Like crude oil, there is a fixed amount of carbon on the planet. Nature isn't making any more of it, nor removing any. The critical issue is that as we consume fossil fuels, we will be shifting the carbon inventory of Earth from underground to the atmosphere. There are significant consequences for doing that.
 
 
+3 # Granny Weatherwax 2012-07-04 11:44
Peak oil has nothing to do with the amount of oil remaining in the ground: this has been decreasing since the beginning of the usage of internal combustion engine by human beings.
Peak oil has to do with the yearly volume of petroleum extracted from the ground, regadless of the cost thereof.
 
 
-4 # phantomww 2012-07-05 10:16
Who says nature is not making any more oil? Or do you believe that oil came from dinosaurs and since there are no more dinos there can't be any more oil beign made? Thus the reason it is called "fossil" fuel. Or maybe, it is just made from organic matter and since we have lots of organic matter, the world will continue to make oil.

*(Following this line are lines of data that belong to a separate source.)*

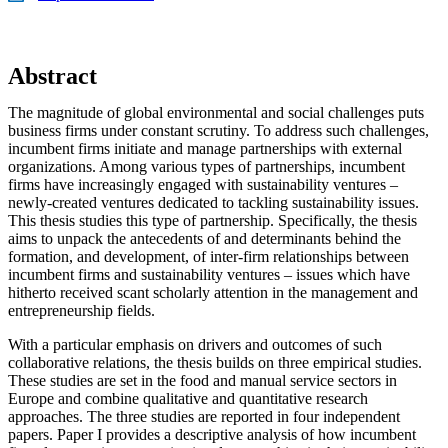
Abstract
The magnitude of global environmental and social challenges puts
business firms under constant scrutiny. To address such challenges,
incumbent firms initiate and manage partnerships with external
organizations. Among various types of partnerships, incumbent
firms have increasingly engaged with sustainability ventures –
newly-created ventures dedicated to tackling sustainability issues.
This thesis studies this type of partnership. Specifically, the thesis
aims to unpack the antecedents of and determinants behind the
formation, and development, of inter-firm relationships between
incumbent firms and sustainability ventures – issues which have
hitherto received scant scholarly attention in the management and
entrepreneurship fields.
With a particular emphasis on drivers and outcomes of such
collaborative relations, the thesis builds on three empirical studies.
These studies are set in the food and manual service sectors in
Europe and combine qualitative and quantitative research
approaches. The three studies are reported in four independent
papers. Paper I provides a descriptive analysis of how incumbent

then again, I hear how environmental wackos actually think that solar is a renewable energy source. What a joke because there is nothing renewable about the sun. Now IT is running out of fule to burn and IT WILL go away. Just a scientific fact of life.
 
 
+1 # ruttaro 2012-07-11 10:42
phantomww, yes, the sun will burn out...in about 5 billion years! But that has nothing to do with the problem confronting us which if unaddressed will change existence on this planet in ways we just don't know. Multiple species extinction is a real possibility within decades and human existence is not necessarily immune to the same. Rather than dismiss people as environmental whackos because they agree with settled science that burning of fossil fuels is radically and rapidly altering the climate, it would be better to consider the problem at hand and offer solutions. Instead of parsing words and terms so one can fly off in a rant how about thinking about what is meant by the terms used. Are fossil fuels renewable? In the context of what is being discussed here, no, they are not. Why? Because once burned they become something else that cannot be captured and reburned. Is solar renewable? Yes, for the opposite reason: it remains the same, available every moment and releases no pollution. But if you are having problems with the concept of renewable sources, then how about a simpler distinction: clean by-product energy vs polluting by-product energy. If you can tell me what the output of pollutants or green house gasses amounts to with solar vs the same measurement of fossil fuels and that solar is greater, than you have a point. The challenge before the world community is to lower the amount of CO2 output to keep the climate in balance. That means much less fossil fuels.
 
 
+5 # njinear 2012-07-04 09:39
there will be peak oil, along with peak everything else. this is just a temporary delay. there was already enough known reserves to fry the planet.
when it goes down it will go down fast as the increasing technological infrastructure to keep it flowing gets more and more complex and fragile.
 
 
-16 # phantomww 2012-07-04 09:45
Peak Oil is just another enviromental lie. The first "running out of oil" scare happened in the early 1900's when the PA oil fields went "dry". Of course oil was then discovered in TX and other places. Amazing how the "dry" oil wells in PA are now not so dry and the US now has more oil than Saudia Arabia. If the environmental wackos would get out of the way the US could be energy independant just using our own oil (but I would still import oil from our friends in Canada).
 
 
+1 # stonecutter 2012-07-04 11:13
Someone ought to plan a memorial for all those polar bears and seals.